* TASK INSTRUCTIONS: Below are the entries; determine how many of their lines contain the string "Newsletter" and give that figure alone.
SUPPLIED ENTRIES Block Start
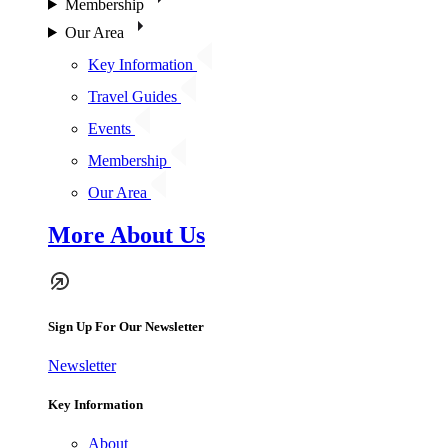
Membership
Our Area
Key Information
Travel Guides
Events
Membership
Our Area
More About Us
Sign Up For Our Newsletter
Newsletter
Key Information
About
SUPPLIED ENTRIES Block End
* COMPLETED EXERCISE: 2